Evidence presented shows that racism influences not only individuals but also the rules, policies, and goals of major institutions like markets, governments, and professions. In turn, schools borrow from these major institutions and perpetuate these racial patterns, even when reforms claim to promote fairness. For example, the use of test-based accountability systems rooted in market logics can incentivize practices like racialized triage, where educators focus on students nearest to proficiency cutoffs rather than rethinking instruction to support all students equitably. Because ideas that align with dominant racial views are more common and seen as more credible, educators often rely on them without questioning whether they reinforce inequity. This helps explain why reforms framed as neutral or fair often fail to reduce inequities; they remain rooted in dominant racial logics that go unexamined.
The authors also describe alternative ways of thinking shaped by movements for racial justice and argue that educators and leaders can strengthen these alternatives by making them part of everyday practice in schools. Examples include social justice-oriented approaches to instructional leadership, culturally sustaining pedagogies, and participatory decision-making practices that elevate marginalized voices.

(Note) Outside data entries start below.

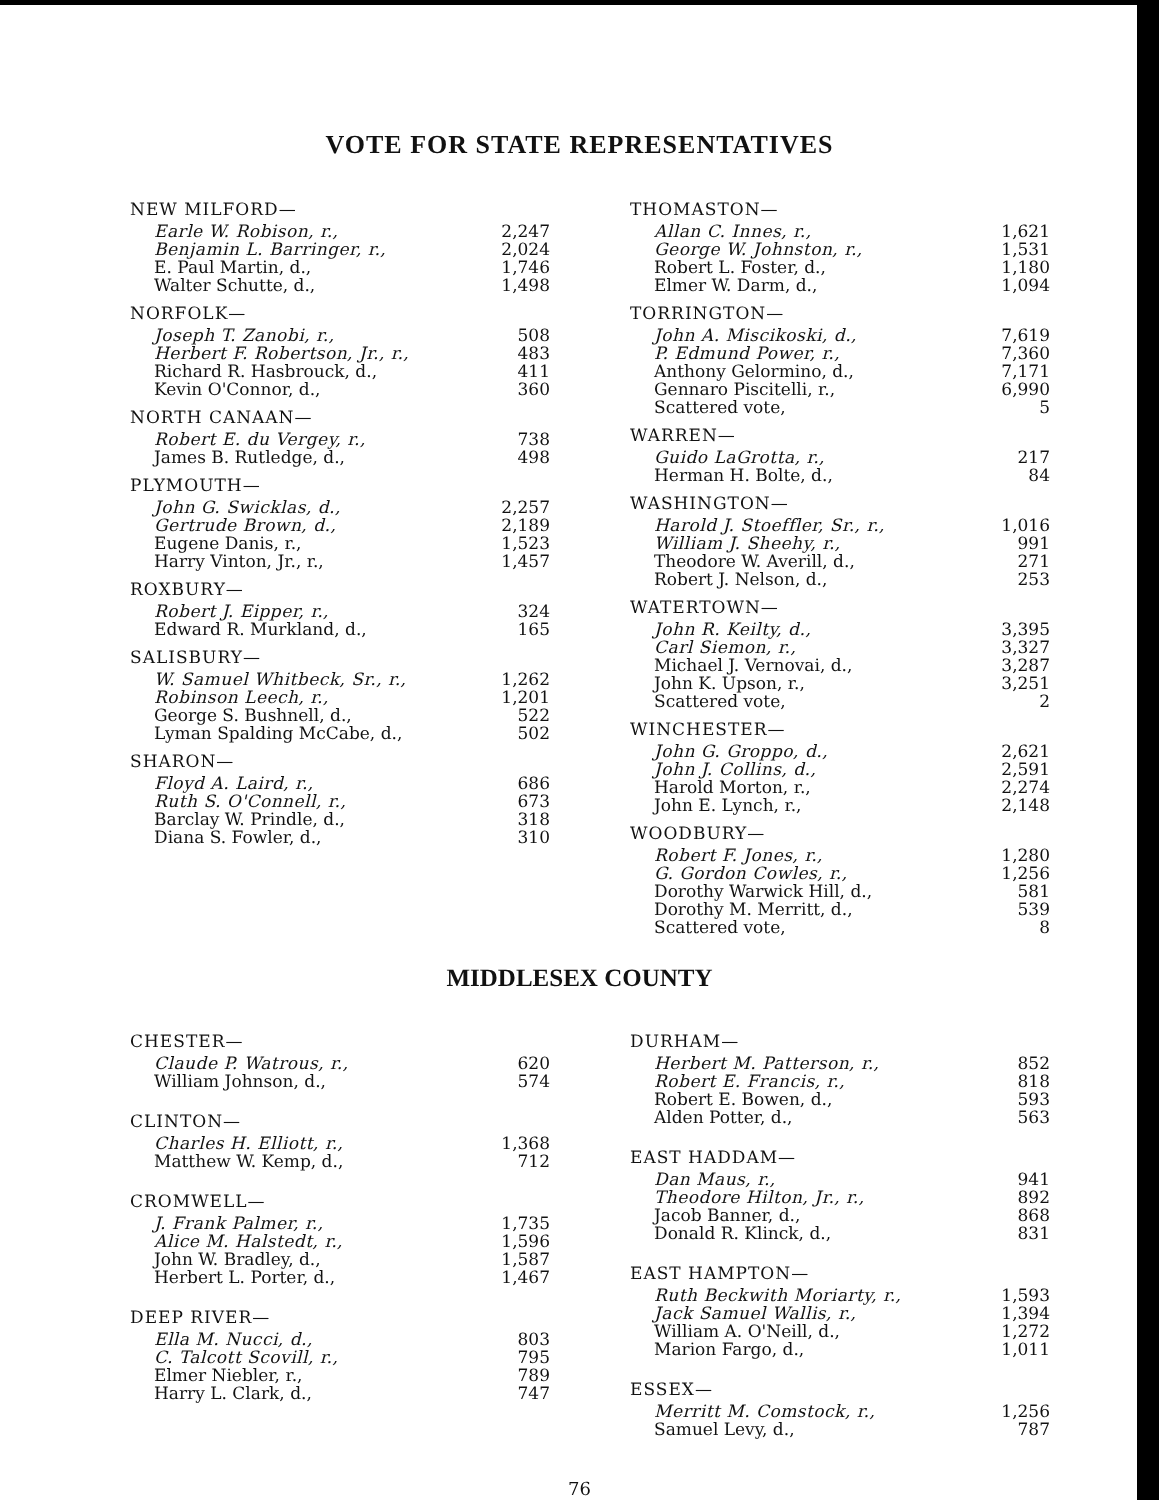VOTE FOR STATE REPRESENTATIVES
| NEW MILFORD— | |
| Earle W. Robison, r., | 2,247 |
| Benjamin L. Barringer, r., | 2,024 |
| E. Paul Martin, d., | 1,746 |
| Walter Schutte, d., | 1,498 |
| NORFOLK— | |
| Joseph T. Zanobi, r., | 508 |
| Herbert F. Robertson, Jr., r., | 483 |
| Richard R. Hasbrouck, d., | 411 |
| Kevin O'Connor, d., | 360 |
| NORTH CANAAN— | |
| Robert E. du Vergey, r., | 738 |
| James B. Rutledge, d., | 498 |
| PLYMOUTH— | |
| John G. Swicklas, d., | 2,257 |
| Gertrude Brown, d., | 2,189 |
| Eugene Danis, r., | 1,523 |
| Harry Vinton, Jr., r., | 1,457 |
| ROXBURY— | |
| Robert J. Eipper, r., | 324 |
| Edward R. Murkland, d., | 165 |
| SALISBURY— | |
| W. Samuel Whitbeck, Sr., r., | 1,262 |
| Robinson Leech, r., | 1,201 |
| George S. Bushnell, d., | 522 |
| Lyman Spalding McCabe, d., | 502 |
| SHARON— | |
| Floyd A. Laird, r., | 686 |
| Ruth S. O'Connell, r., | 673 |
| Barclay W. Prindle, d., | 318 |
| Diana S. Fowler, d., | 310 |
| THOMASTON— | |
| Allan C. Innes, r., | 1,621 |
| George W. Johnston, r., | 1,531 |
| Robert L. Foster, d., | 1,180 |
| Elmer W. Darm, d., | 1,094 |
| TORRINGTON— | |
| John A. Miscikoski, d., | 7,619 |
| P. Edmund Power, r., | 7,360 |
| Anthony Gelormino, d., | 7,171 |
| Gennaro Piscitelli, r., | 6,990 |
| Scattered vote, | 5 |
| WARREN— | |
| Guido LaGrotta, r., | 217 |
| Herman H. Bolte, d., | 84 |
| WASHINGTON— | |
| Harold J. Stoeffler, Sr., r., | 1,016 |
| William J. Sheehy, r., | 991 |
| Theodore W. Averill, d., | 271 |
| Robert J. Nelson, d., | 253 |
| WATERTOWN— | |
| John R. Keilty, d., | 3,395 |
| Carl Siemon, r., | 3,327 |
| Michael J. Vernovai, d., | 3,287 |
| John K. Upson, r., | 3,251 |
| Scattered vote, | 2 |
| WINCHESTER— | |
| John G. Groppo, d., | 2,621 |
| John J. Collins, d., | 2,591 |
| Harold Morton, r., | 2,274 |
| John E. Lynch, r., | 2,148 |
| WOODBURY— | |
| Robert F. Jones, r., | 1,280 |
| G. Gordon Cowles, r., | 1,256 |
| Dorothy Warwick Hill, d., | 581 |
| Dorothy M. Merritt, d., | 539 |
| Scattered vote, | 8 |
MIDDLESEX COUNTY
| CHESTER— | |
| Claude P. Watrous, r., | 620 |
| William Johnson, d., | 574 |
| CLINTON— | |
| Charles H. Elliott, r., | 1,368 |
| Matthew W. Kemp, d., | 712 |
| CROMWELL— | |
| J. Frank Palmer, r., | 1,735 |
| Alice M. Halstedt, r., | 1,596 |
| John W. Bradley, d., | 1,587 |
| Herbert L. Porter, d., | 1,467 |
| DEEP RIVER— | |
| Ella M. Nucci, d., | 803 |
| C. Talcott Scovill, r., | 795 |
| Elmer Niebler, r., | 789 |
| Harry L. Clark, d., | 747 |
| DURHAM— | |
| Herbert M. Patterson, r., | 852 |
| Robert E. Francis, r., | 818 |
| Robert E. Bowen, d., | 593 |
| Alden Potter, d., | 563 |
| EAST HADDAM— | |
| Dan Maus, r., | 941 |
| Theodore Hilton, Jr., r., | 892 |
| Jacob Banner, d., | 868 |
| Donald R. Klinck, d., | 831 |
| EAST HAMPTON— | |
| Ruth Beckwith Moriarty, r., | 1,593 |
| Jack Samuel Wallis, r., | 1,394 |
| William A. O'Neill, d., | 1,272 |
| Marion Fargo, d., | 1,011 |
| ESSEX— | |
| Merritt M. Comstock, r., | 1,256 |
| Samuel Levy, d., | 787 |
76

Through their framework, Woulfin and Yurkofsky argue that equity depends on changing the ideas that steer routine practice, not merely adjusting surface rules. They translate that insight into a concrete playbook for policymakers and school leaders:
- First, scrutinize every statute, regulation, and guidance document to spot hidden racial cues, then rewrite language in plain racial equity terms.
- Second, broaden accountability so success measures include culturally responsive teaching, student voice, and family trust as well as achievement data.
- Third, fund professional learning and shape performance rubrics around culturally sustaining pedagogy and social justice leadership until these approaches are standard rather than optional.
- Fourth, create decision processes that grant real authority to students, families, and educators who have been marginalized.
- Fifth, provide protected time, coaching, and resources so school teams can redesign data meetings, discipline reviews, and family conferences in ways that surface and challenge racial assumptions.
By following these steps, policy writers can move schools closer to equitable outcomes while staying true to the article’s core insight that ideas, not only resources, shape educational justice.
Conclusions
Recommendations provided by the authors emphasize the need for researchers, policymakers, and school leaders to address the deep racial structures that guide educational practices. They advocate for amplifying ideas that center racial justice and moving beyond reforms that only target surface-level change.
In their conclusions, Woulfin and Yurkofsky reiterate that institutional logics are shaped by dominant racial frames that uphold whiteness. Recognizing and disrupting these logics are presented as necessary for dismantling racial inequities in education. Therefore, regarding interventions, the research calls for a shift of attention from individual actions to the broader structures that sustain inequality.
Lastly, the authors propose a framework for identifying and challenging the racialized ideas embedded within the educational system, a critical contribution to antiracist practice. Their approach emphasizes structural change over temporary or surface-level adjustments. Policy implications include the need to target not only educational outcomes but also the underlying racialized beliefs and structures that shape those outcomes.